• Extrait du document:
Nous allons ici envisager les possibilités “objectives” d’arrangement dans le cas de l’aboutissement de la guerre en Ukraine alors qu’un très grand nombre d’analyses de commentateurs, certains sérieux d’autres beaucoup moins, s’accordent à penser que ce conflit est à un point de bascule à l’orée de l’hiver. Nous disons “ possibilités objectives” car subjectivement notre avis souvent répété, – hier encore, – est à cet égard extraordinairement sceptique. Quoi qu’il en soit, jouons ce jeu un peu trop rationnel...

L’occasion nous en est donnée par une intervention de Macron (LCI, TF1) dans le plus pur style du “en même temps”, présentée de la sorte par les Russes de RT.com :

« Dans une interview accordée aux chaînes françaises TF1 et LCI, Macron a qualifié sa rencontre avec le président américain Joe Biden cette semaine de “succès”, ajoutant que les deux dirigeants avaient commencé à discuter de ce à quoi ressemblerait “la paix” après le conflit en cours.

» Macron a admis l'inquiétude du président russe Vladimir Poutine, qui craint que “l’OTAN ne déploie des armes qui menaceront la Russie”, et a déclaré que les membres de l'alliance dirigée par les États-Unis “doivent se préparer” à offrir des “garanties de sécurité de la Fédération de Russie” lorsque Moscou rejoindra Kiev et l'Occident à la table des négociations.

»Toutefois, si Macron s'est concentré sur le règlement de paix, il s'est engagé à “faire le maximum” pour renforcer l'armée de Kiev dans l'intervalle. »

Le “en même temps”, c’est par exemple “offrir des garanties de sécurité” à la Russie et, “en même temps”, “renforcer l’armée ukrainienne”, ornée par des bouffonneries insultantes de langage du type : inviter la Russie à “rejoindre Kiev et l’Occident à la table des négociations”. Ce dernier point est mis en évidence dans le fil ‘Telegram’, exprimant officieusement une critique russe :

« Macron se trompe de chronologie : la Russie est toujours prête à toute négociation. [...] C’est au bloc occidental de venir à la table des négociations. Les exigences russes sont connues depuis des années et clairement établis depuis la fin de 2021 dans un document noir sur blanc remis à l'OTAN à ce moment-là. »

• Les données:
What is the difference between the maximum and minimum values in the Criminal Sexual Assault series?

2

• Énoncé:
Mettez à jour l'extrait sur la guerre en Ukraine en le recopiant, en commençant à « L’occasion nous en » et en terminant à « l'Occident à la table des négociations. », avec « Emmanuel Macron » à la place de « Macron ». La liste n'a aucun lien avec l'extrait sur la guerre en Ukraine.

• Votre réponse:
L’occasion nous en est donnée par une intervention de Emmanuel Macron (LCI, TF1) dans le plus pur style du “en même temps”, présentée de la sorte par les Russes de RT.com :

« Dans une interview accordée aux chaînes françaises TF1 et LCI, Emmanuel Macron a qualifié sa rencontre avec le président américain Joe Biden cette semaine de “succès”, ajoutant que les deux dirigeants avaient commencé à discuter de ce à quoi ressemblerait “la paix” après le conflit en cours.

» Emmanuel Macron a admis l'inquiétude du président russe Vladimir Poutine, qui craint que “l’OTAN ne déploie des armes qui menaceront la Russie”, et a déclaré que les membres de l'alliance dirigée par les États-Unis “doivent se préparer” à offrir des “garanties de sécurité de la Fédération de Russie” lorsque Moscou rejoindra Kiev et l'Occident à la table des négociations.